── Extract provided

Chourmo and Solea
"Had I, without realizing it, become permanently unhappy? Believing as I did that the small joys of everyday life were enough to make you happy, had I given up on my dreams, my real dreams?"
--Jean-Claude Izzo, Solea
Both Jean-Claude Izzo's weaknesses and strengths as a writer are magnified in the two final volumes of the Marseilles trilogy, Chourmo and Solea.
In Chourmo (Provençal slang for galley slave, the Marseillais equivalent of the American "homeboy"), Izzo's antihero ex-cop Fabio Montale discovers connections between organized crime and fundamentalist Muslim organizations operating in the housing projects of northern Marseilles. Montale, who resigned from the police force at the end of the first book in the series, Total Chaos, is unwillingly dragged back in the world of cops and criminals to investigate the murder of his cousin's son, the assassination of a social worker, and the disappearance of a college student with whom he had once contemplated an affair.

────

(Problem set)
1. In the text on Chourmo and Solea, Montale has already left the police force. What draws him back into the world of cops and criminals in Chourmo?
2. Summarize the text on Chourmo and Solea in two sentences.

── Input data

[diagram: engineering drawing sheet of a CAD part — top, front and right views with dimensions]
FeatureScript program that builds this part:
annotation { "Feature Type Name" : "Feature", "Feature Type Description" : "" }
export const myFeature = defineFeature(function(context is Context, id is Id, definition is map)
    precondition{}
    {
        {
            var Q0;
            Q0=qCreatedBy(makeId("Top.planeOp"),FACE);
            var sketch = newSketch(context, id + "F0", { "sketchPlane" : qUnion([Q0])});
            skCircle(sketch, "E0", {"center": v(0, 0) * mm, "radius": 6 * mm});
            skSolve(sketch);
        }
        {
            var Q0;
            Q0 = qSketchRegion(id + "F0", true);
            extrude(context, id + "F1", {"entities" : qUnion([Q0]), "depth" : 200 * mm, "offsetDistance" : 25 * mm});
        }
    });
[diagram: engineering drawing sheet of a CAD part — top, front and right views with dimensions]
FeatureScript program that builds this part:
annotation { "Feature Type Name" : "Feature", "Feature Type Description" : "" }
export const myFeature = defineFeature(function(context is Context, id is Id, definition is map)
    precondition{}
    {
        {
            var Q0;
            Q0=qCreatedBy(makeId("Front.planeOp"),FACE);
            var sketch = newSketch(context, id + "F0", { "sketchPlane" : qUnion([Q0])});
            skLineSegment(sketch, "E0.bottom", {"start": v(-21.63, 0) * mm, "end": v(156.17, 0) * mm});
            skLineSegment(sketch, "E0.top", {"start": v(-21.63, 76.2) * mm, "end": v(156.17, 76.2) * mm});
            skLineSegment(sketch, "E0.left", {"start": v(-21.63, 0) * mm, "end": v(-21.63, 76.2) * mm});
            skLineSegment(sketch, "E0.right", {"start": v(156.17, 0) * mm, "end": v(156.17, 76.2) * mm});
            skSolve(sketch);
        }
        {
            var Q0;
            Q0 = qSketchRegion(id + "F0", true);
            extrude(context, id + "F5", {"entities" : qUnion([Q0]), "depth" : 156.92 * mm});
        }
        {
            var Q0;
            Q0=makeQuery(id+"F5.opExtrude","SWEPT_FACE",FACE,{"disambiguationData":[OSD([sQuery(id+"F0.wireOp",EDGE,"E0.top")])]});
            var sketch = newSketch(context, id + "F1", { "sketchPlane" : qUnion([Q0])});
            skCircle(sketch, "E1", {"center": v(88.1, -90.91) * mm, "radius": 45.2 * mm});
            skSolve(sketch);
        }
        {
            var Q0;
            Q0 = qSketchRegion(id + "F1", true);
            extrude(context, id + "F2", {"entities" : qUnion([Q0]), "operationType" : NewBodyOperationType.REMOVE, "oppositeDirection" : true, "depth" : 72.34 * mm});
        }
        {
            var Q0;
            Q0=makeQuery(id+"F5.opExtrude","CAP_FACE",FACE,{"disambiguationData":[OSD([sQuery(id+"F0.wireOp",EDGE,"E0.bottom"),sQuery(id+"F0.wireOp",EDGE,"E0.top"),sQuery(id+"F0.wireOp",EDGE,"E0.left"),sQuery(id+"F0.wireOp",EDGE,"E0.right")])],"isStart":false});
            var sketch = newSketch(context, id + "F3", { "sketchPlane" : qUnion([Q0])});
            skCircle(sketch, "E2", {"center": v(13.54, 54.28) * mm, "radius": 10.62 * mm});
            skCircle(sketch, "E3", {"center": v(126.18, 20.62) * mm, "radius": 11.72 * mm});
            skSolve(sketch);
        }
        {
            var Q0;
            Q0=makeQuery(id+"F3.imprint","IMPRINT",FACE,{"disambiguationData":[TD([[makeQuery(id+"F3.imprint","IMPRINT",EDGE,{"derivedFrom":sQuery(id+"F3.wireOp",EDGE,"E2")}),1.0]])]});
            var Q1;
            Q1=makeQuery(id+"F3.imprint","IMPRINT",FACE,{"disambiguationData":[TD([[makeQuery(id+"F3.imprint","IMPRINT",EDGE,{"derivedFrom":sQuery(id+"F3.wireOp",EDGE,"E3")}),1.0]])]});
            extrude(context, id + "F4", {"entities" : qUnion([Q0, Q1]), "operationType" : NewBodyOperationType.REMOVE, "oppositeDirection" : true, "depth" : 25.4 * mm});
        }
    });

────

(Solved tasks)
1. Montale is unwillingly dragged back to investigate three cases: the murder of his cousin's son, the assassination of a social worker, and the disappearance of a college student with whom he had once contemplated an affair.

2. Chourmo and Solea are the two final volumes of Jean-Claude Izzo's Marseilles trilogy, and they magnify both his weaknesses and his strengths as a writer. In Chourmo, the ex-cop Fabio Montale is unwillingly pulled back into the world of cops and criminals to investigate a murder, an assassination and a disappearance, and he discovers connections between organized crime and fundamentalist Muslim organizations in the housing projects of northern Marseilles.